Why Should the Administration Follow the Law?
Talking Points Memo has a letter from Patrick Leahy to Alberto Gonzalez:
You did not appear before the Committee or produce any documents and you have provided no explanation for your failure to do so. Today at 2 p.m. was the return date and time for you to appear before the Committee and bring with you the documents compelled by the Judiciary Committee’s May 2 subpoena.
The Administration has ignored laws before, and has said that it would ignore various subpoenas in the past. Some of the recent evidence that members of the Executive have provided to Congress, even under oath, seems to be at least less than truthful and might even be considered perjury should someone be interested in prosecuting. And here we have an example of a subpoena by Congress simply being ignored.
In each case, the explanation tends to be something that in plain English amounts to: “The Administration feels that complying with this will unconstitutionally interfere with the powers of the executive” or “The Administration feels that compling with this will hurt the country in the war on terror.”
What stops GW from doing this any time he feels like it from now on? For instance, if November 2008 comes around and the American public elects a “surrendocrat” as President, what keeps GW from simply refusing to step down on the grounds that doing so will embolden Osama?
In the end, there is nothing to compel compliance except the fragile thread that is democratic tradition and Will. Congress’ failure to exert any oversight for the past few years has frayed the democratic thread to the snapping point. And what is the Will that is left? That is the Will of someone who would retain power beyond the limits of the Constitution, the Will of those whose support he/she would need, and the Will of the people to oppose him/her.
I hasten to add… I don’t think we’re in any danger of that happening. Even if the thought occurred to him to behave in such a way, GW seems to be more or less demoralized. Why would he want to cling to power beyond January 2009 if that means he’d still have to find the solution to Iraq and Afghanistan that has eluded him so far? Those who would have to support him – well, GW does have his supporters.
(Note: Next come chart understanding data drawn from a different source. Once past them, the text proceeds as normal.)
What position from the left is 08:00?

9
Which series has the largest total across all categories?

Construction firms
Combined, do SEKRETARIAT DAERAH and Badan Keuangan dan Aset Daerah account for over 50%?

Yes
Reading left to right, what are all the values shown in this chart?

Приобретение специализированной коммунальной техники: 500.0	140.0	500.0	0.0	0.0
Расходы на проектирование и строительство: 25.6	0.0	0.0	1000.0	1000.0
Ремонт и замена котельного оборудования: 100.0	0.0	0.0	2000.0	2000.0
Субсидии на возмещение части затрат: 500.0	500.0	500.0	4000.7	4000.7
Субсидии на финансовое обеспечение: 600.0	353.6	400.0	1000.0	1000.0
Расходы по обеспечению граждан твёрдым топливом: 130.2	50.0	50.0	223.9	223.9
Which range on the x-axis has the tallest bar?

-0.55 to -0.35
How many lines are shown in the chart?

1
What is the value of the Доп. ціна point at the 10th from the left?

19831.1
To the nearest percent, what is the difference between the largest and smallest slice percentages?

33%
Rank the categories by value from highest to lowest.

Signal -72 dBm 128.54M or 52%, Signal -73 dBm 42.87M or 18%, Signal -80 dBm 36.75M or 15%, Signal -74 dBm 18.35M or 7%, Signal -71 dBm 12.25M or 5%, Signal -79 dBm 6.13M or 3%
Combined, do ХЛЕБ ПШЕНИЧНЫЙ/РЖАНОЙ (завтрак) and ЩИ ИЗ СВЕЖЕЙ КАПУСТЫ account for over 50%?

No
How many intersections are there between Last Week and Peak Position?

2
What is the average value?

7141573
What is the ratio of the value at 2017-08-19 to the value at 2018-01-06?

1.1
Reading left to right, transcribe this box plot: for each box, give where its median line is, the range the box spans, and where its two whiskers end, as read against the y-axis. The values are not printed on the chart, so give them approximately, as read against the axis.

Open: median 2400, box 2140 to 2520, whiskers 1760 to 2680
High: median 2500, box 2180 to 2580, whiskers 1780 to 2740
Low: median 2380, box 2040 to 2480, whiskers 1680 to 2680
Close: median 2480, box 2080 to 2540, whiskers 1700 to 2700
Thomas Sowell and his ilk might support GW becoming a dictator, but I don’t see the military or the rest of the security apparatus going along at this point. As to the people… I don’t think they enter into the calculation at all. If GW did feel like it, and the military/security apparatus did go along with it, tens of thousands of marchers here and there would make no difference.
But what worries me is that just because GW is incompetent, demoralized, and lacking in support by any except the most irrational 28% by the end of his term doesn’t mean the next guy to push the envelope will be. The time for “we the people” to have agitated was before the precedent was set. Now, what is left is the Will of the President and the Will of those who would have to support him.